• WHAT YOU HAVE TO DO
Edit the data from its start through the line containing "spiritual forces", replacing "flute" with "violin" and leaving everything else unchanged.

• EXTRACTED ENTRIES
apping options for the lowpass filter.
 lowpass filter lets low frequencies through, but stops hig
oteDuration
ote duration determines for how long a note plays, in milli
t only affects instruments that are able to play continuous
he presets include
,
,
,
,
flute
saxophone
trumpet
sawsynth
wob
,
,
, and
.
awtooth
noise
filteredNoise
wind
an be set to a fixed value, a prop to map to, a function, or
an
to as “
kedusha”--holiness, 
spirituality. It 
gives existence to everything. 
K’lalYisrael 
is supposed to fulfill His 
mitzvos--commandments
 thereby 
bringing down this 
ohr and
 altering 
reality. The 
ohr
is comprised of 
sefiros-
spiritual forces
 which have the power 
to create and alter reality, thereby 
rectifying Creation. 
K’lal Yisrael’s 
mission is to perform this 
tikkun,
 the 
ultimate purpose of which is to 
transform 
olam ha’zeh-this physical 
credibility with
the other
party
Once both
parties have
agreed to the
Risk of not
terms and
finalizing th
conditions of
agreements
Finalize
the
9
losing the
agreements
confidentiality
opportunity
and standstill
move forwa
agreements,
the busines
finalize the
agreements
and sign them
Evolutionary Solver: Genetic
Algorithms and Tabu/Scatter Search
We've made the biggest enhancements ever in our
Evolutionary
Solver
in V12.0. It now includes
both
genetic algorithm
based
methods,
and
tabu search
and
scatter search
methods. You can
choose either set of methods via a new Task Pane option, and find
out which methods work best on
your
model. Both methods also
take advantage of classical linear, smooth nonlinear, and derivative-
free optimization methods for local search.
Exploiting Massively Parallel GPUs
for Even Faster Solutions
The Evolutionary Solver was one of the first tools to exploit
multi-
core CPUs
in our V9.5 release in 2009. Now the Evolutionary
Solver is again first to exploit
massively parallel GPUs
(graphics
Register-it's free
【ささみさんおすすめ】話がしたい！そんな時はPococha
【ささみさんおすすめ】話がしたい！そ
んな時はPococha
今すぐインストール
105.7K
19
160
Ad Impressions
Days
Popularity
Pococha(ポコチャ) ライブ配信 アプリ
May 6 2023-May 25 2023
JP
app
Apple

• EXERCISE SOLUTION
apping options for the lowpass filter.
 lowpass filter lets low frequencies through, but stops hig
oteDuration
ote duration determines for how long a note plays, in milli
t only affects instruments that are able to play continuous
he presets include
,
,
,
,
violin
saxophone
trumpet
sawsynth
wob
,
,
, and
.
awtooth
noise
filteredNoise
wind
an be set to a fixed value, a prop to map to, a function, or
an
to as “
kedusha”--holiness, 
spirituality. It 
gives existence to everything. 
K’lalYisrael 
is supposed to fulfill His 
mitzvos--commandments
 thereby 
bringing down this 
ohr and
 altering 
reality. The 
ohr
is comprised of 
sefiros-
spiritual forces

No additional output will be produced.